Pfeiffer lived out his days on a captain’s pension of $20 a month with 17 scars on his body “to show for his valor.” He may have always been a heavy drinker. The San Juan Prospector’s obituary, which I was able to read from a large, bound volume, offered this about Pfeiffer’s life: “Like most soldiers, he never managed to acquire much wealth and has left his financial affairs in a state of embarrassment. Having done good service to his country, he was certainly deserving of a greater pension than he was in receipt of, but such men are seldom appreciated until the country for which they fought has become settled.”
In an added detail, Louise Colville, director of the Rio Grande County Museum, told me, “When you get into the census, he apparently had Indian slaves. The young man he adopted inherited part of his estate.” Pfeiffer’s great-grandson, Charles Elliott, has placed the family’s famous coat on loan.

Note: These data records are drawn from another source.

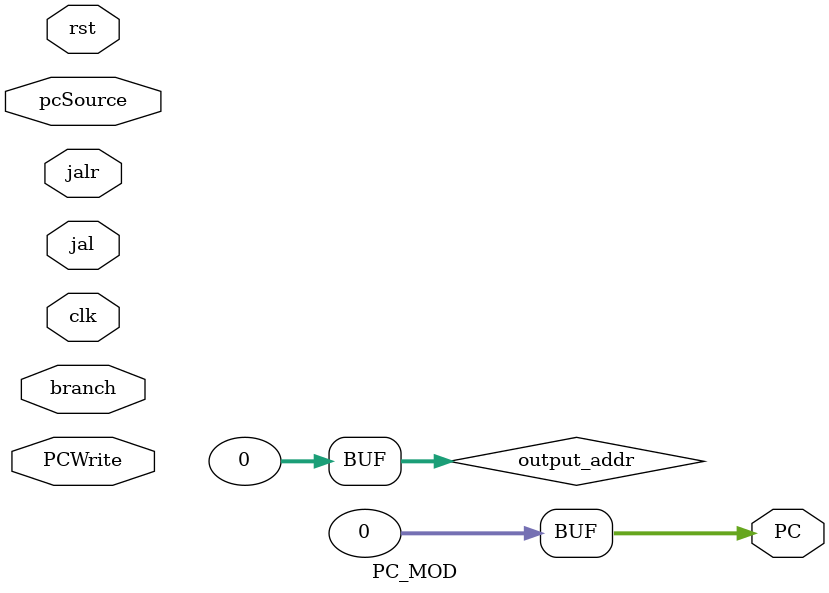
<source format=sv>
`timescale 1ns / 1ps


module PC_MOD(
    input rst,
    input PCWrite,
    input clk,
    input [1:0] pcSource,
    input [31:0] jalr, branch, jal,
    output [31:0] PC
    );
    
    logic [31:0] mux_out, input_address;
    reg [31:0] output_addr = 0;
    
    mux_4t1_nb  #(.n(32)) mux (
        .SEL   (pcSource), 
        .D0    (output_addr + 32'h4), 
        .D1    (jalr), 
        .D2    (branch), 
        .D3    (jal),
        .D_OUT (mux_out) );
    
    reg_nb_sclr #(.n(32)) PC_Reg (
        .data_in (mux_out),
        .clk (clk),
        .clr (rst),
        .ld (PCWrite),
        .data_out (output_addr)   );
        
    assign PC = output_addr;
    
endmodule

</source>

As for the Navajos, the Long Walk is the seminal event in their history. Disparate bands had been rounded up and forced to go east. When they came back to live among their four sacred mountains, they returned as a federally recognized tribe with the legal recognition of the U.S. Senate and the Treaty of 1868. The boundaries of the Navajo Nation now encompass 17 million acres.
Historians have argued that “the past is a foreign country.” Perhaps. It was certainly a different place 136 years ago in southern Colorado when Pfeiffer died. The train had just come to Durango. The town was being platted. The first houses were going up.
How should we think about the lives of frontiersmen and the moral choices they made? Sometimes all we have to remember the past are photographs, a gravesite on a stony hill and a beaded buckskin coat.